CUDA is a heterogeneous programming model that includes provisions for both CPU and GPU. The CUDA C/C++ programming interface consists of C language extensions so that you can target portions of source code for parallel execution on the device (GPU). It is based on industry-standard C/C++ and provides a library of C functions that can be executed on the host (CPU) so that it can interact with the device.
In CUDA, there are two processors that work with each other. The host is usually referred to as the CPU, while the device is usually referred to as the GPU. The host is responsible for calling the device functions. As we've already mentioned, part of the code that runs on the GPU is called device code, while the serial code that runs on the CPU is called host code.
Let's start by writing our first CUDA code in C. The intention is to take a systematic step-wise approach, start with some sequential code, and convert it into CUDA-aware code by adding some additional keywords. As we mentioned earlier, there is no necessity to learn a new language—all we need to do is add some keywords to the existing language so that we can run it in a heterogeneous environment with CPU and GPU.
Let's take a look at our first piece of code. All this code does is print Hello World! from both the host and device:
#include<stdio.h>
#include<stdlib.h>
__global__ void print_from_gpu(void) {
printf("Hello World! from thread [%d,%d] \
From device\n", threadIdx.x,blockIdx.x);
}
int main(void) {
printf("Hello World from host!\n");
print_from_gpu<<<1,1>>>();
cudaDeviceSynchronize();
return 0;
}
Let's try to compile and run the preceding snippet:
- Compile the code: Place the preceding code into a file called hello_world.cu and compile it using the NVIDIA C Compiler (nvcc). Note that the extension of the file is .cu, which tells the compiler that this file has GPU code inside it:
$ nvcc -o hello_world hello_world.cu
- Execute the GPU code: We should receive the following output after executing the GPU code:
By now, you might have already observed that the CUDA C code isn't used very differently and only requires that we learn some additional constructs to tell the compiler which function is GPU code and how to call a GPU function. It isn't like we need to learn a new language altogether.
In the preceding code, we added a few constructs and keywords, as follows:
- __global__: This keyword, when added before the function, tells the compiler that this is a function that will run on the device and not on the host. However, note that it is called by the host. Another important thing to note here is that the return type of the device function is always "void". Data-parallel portions of an algorithm are executed on the device as kernels.

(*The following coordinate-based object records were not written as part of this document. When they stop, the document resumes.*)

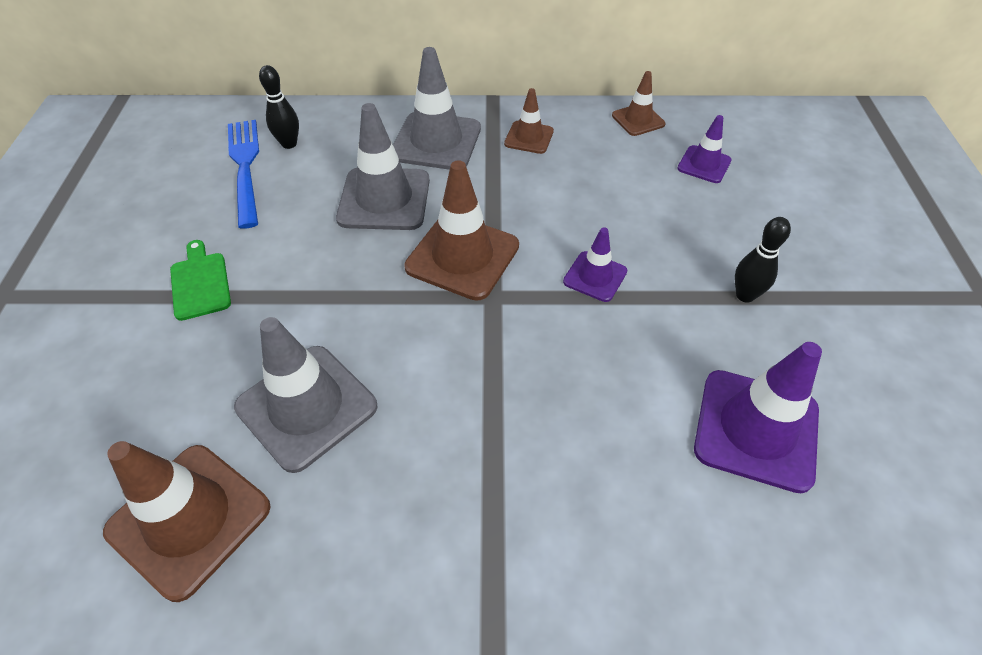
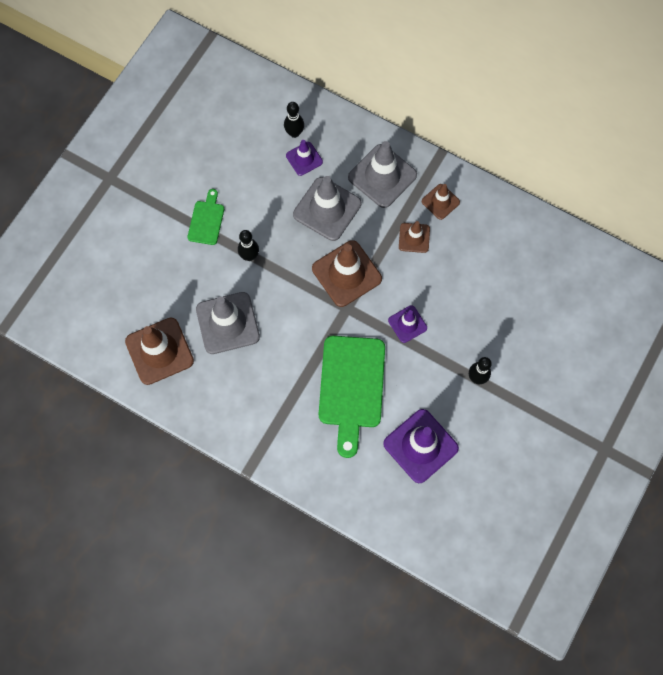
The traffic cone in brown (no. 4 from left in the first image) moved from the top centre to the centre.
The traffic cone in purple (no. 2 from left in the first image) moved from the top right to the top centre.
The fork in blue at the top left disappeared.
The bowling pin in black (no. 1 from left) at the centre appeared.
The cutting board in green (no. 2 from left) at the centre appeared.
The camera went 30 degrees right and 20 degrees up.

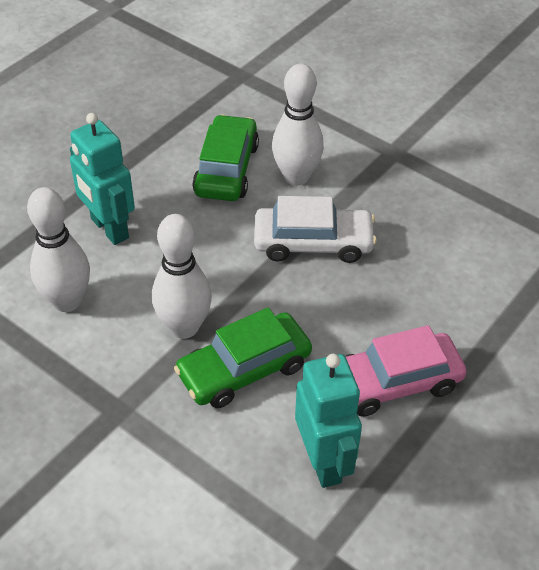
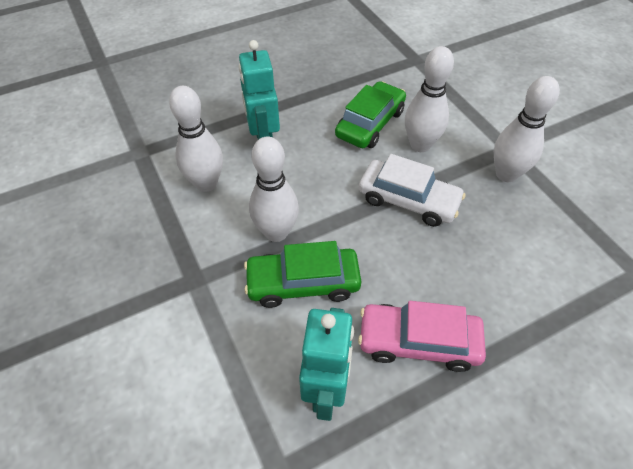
The bowling pin in white (no. 4 from left) at the top right appeared.
The camera went 25 degrees right and 5 degrees up.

- <<<,>>>: This keyword tells the compiler that this is a call to the device function and not the host function. Additionally, the 1,1 parameter basically dictates the number of threads to launch in the kernel. We will cover the parameters inside angle brackets later. For now, the 1,1 parameter basically means we are launching the kernel with only one thread, that is, sequential code with a thread since we are not doing anything important in the code apart from printing.
- threadIdx.x, blockIdx.x: This is a unique ID that's given to all threads. We will cover this topic more in the next section.
- cudaDeviceSynchronize(): All of the kernel calls in CUDA are asynchronous in nature. The host becomes free after calling the kernel and starts executing the next instruction afterward. This should come as no big surprise since this is a heterogeneous environment and hence both the host and device can run in parallel to make use of the types of processors that are available. In case the host needs to wait for the device to finish, APIs have been provided as part of CUDA programming that make the host code wait for the device function to finish. One such API is cudaDeviceSynchronize, which waits until all of the previous calls to the device have finished.